[open-science] text-mining restrictions - a plea for more information

Tom Moritz tom.moritz at gmail.com
Thu Apr 28 22:56:04 UTC 2011


Thanks Jenny -- very helpful...
Tom

*Tom Moritz
1968 1/2 South Shenandoah Street,
Los Angeles, California 90034-1208  USA
+1 310 963 0199 (cell) [GMT -8]
tommoritz (Skype)
http://www.linkedin.com/in/tmoritz*

“Πάντα ῥεῖ καὶ οὐδὲν μένει” (Everything flows, nothing stands still.) --*
Heraclitus *
"It is . . . easy to be certain. One has only to be sufficiently vague." --
C.S. Peirce
*"Il faut imaginer Sisyphe heureux."  ("One must imagine Sisyphus happy.")
-- Camus
*

     Please consider the environment before printing this e-mail




On Thu, Apr 28, 2011 at 4:58 PM, Jenny Molloy <jcmcoppice12 at gmail.com>wrote:

> Hi All
>
> Sorry, this is a little after the conversation has occured but I'm helping
> Peter draft the text mining paper so I spent some time over the Easter
> weekend looking up a few license agreements where they were available, in
> order to turn our 'anecdotal evidence' into real exampes. There are quite a
> lot of license agreements on the web (obviously without the contractual
> details such as subscription fee, but that's not important for us). Some are
> posted on the publishers site, others by institutions (well done, the Max
> Plank Digital Library http://www.mpdl.mpg.de/services/ezb-readme_en.htm)

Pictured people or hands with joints
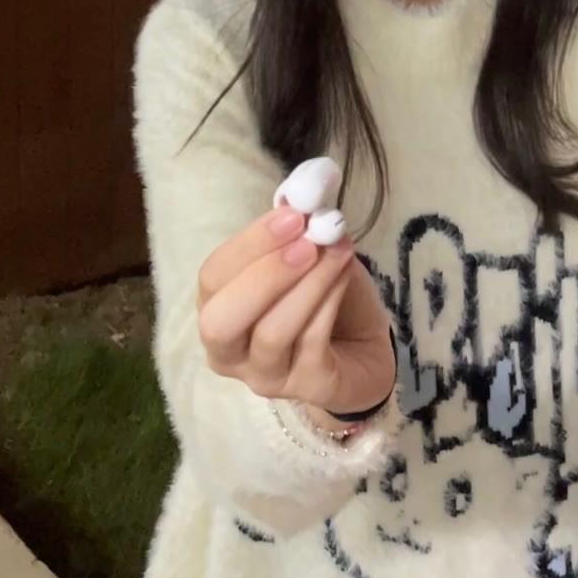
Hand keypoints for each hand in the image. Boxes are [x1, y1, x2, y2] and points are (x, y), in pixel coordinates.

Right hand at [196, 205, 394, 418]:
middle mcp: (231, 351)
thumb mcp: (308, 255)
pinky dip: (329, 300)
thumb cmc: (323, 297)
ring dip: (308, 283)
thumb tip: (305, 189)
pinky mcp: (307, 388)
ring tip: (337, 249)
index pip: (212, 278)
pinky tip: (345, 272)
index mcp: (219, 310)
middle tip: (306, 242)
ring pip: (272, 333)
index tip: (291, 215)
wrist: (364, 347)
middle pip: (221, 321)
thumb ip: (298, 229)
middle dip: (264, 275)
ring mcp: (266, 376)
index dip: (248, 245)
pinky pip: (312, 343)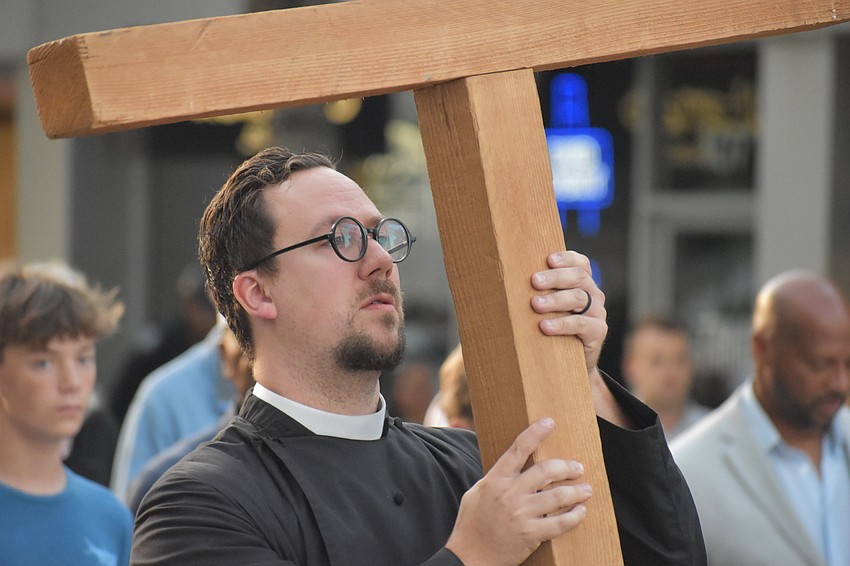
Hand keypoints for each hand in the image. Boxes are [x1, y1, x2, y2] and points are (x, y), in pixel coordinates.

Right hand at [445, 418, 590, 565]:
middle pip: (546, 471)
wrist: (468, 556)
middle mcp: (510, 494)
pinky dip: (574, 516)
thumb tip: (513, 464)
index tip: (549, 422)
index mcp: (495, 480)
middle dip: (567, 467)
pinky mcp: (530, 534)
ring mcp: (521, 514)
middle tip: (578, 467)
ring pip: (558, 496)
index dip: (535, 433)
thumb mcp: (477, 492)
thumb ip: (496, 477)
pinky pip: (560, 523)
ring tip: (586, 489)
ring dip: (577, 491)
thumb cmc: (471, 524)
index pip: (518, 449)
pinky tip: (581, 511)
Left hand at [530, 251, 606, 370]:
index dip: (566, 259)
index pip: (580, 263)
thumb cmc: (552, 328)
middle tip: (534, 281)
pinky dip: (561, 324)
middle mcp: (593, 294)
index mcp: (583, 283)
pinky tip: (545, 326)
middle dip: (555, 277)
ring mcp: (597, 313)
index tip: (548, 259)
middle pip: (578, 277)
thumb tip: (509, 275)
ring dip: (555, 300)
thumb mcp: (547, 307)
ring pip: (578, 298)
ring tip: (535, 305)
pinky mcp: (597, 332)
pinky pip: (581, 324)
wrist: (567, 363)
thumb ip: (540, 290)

● EXERCISE REQUIREMENTS
A) Answer the following questions about the text-mining thread.
(i) To whom is the saying "Everything flows, nothing stands still" attributed?
(ii) What paper was Jenny Molloy helping Peter draft?
(iii) During which period did she look up license agreements?
B) Retype the stretch of the text-mining thread from "[open-science] text-mining restrictions" through "tommoritz (Skype)".
C) Extend the text-mining thread beyond its final line.

● EXPECTED RESPONSES
A)
(i) Heraclitus
(ii) The text mining paper
(iii) Over the Easter weekend

B)
[open-science] text-mining restrictions - a plea for more information

Tom Moritz tom.moritz at gmail.com
Thu Apr 28 22:56:04 UTC 2011


Thanks Jenny -- very helpful...
Tom

*Tom Moritz
1968 1/2 South Shenandoah Street,
Los Angeles, California 90034-1208  USA
+1 310 963 0199 (cell) [GMT -8]
tommoritz (Skype)

C)
>
> Anyhow, here is my very non-systematic collection of 10 license agreements
> from some some of the larger academic publishers, including the CDL/Elsevier
> one already mentioned (there are actually 11 entries, but 2 are the same
> agreement).
>
> https://spreadsheets.google.com/ccc?key=0AtV3tIqIu0UZdGVMNTAtejhBUlFySGk4QWdrVHJNdkE&hl=en&authkey=CKC-_LQP
>
> 3 don't mention data/text mining (which isn't to say there isn't an
> additional clause in other versions of the agreement)
> 6 explicity forbid it via various means
> 1 probably forbids it but isn't quite so explicit.
>
> There are lots more out there, but this is a start at least.
>
> Jenny
>
>
>
> On Sun, Apr 17, 2011 at 10:21 PM, Tom Moritz <tom.moritz at gmail.com> wrote:
>
>> In that contracts, in addition to copyright,  represent a significant
>> constraint
>> on open access, the full exploration of such contractual conventions seems
>> very useful to our common goal...
>>
>> Cliff suggests several clear paths to discovery of such contractual terms
>> and
>> the compilation of a corpus of such documents would seem a very helpful
>> community resource...?
>>
>> The CDL/ Elsevier contract includes [@ "Schedule 1.2(a)
>>  General Terms and Conditions  "RESTRICTIONS ON USAGE OF THE LICENSED
>> PRODUCTS/ INTELLECTUAL PROPERTY RIGHTS"
>> GTC1] "Subscriber shall not use spider or web-crawling or other software
>> programs, routines, robots or other
>>  mechanized devices to continuously and automatically search and index any
>> content accessed online under this
>>  Agreement. "
>>
>> Tom
>>
>> *Tom Moritz
>> 1968 1/2 South Shenandoah Street,
>> Los Angeles, California 90034-1208  USA
>> +1 310 963 0199 (cell) [GMT -8]
>> tommoritz (Skype)
>> http://www.linkedin.com/in/tmoritz*
>>
>> “Πάντα ῥεῖ καὶ οὐδὲν μένει” (Everything flows, nothing stands still.) --*
>> Heraclitus *
>> "It is . . . easy to be certain. One has only to be sufficiently vague."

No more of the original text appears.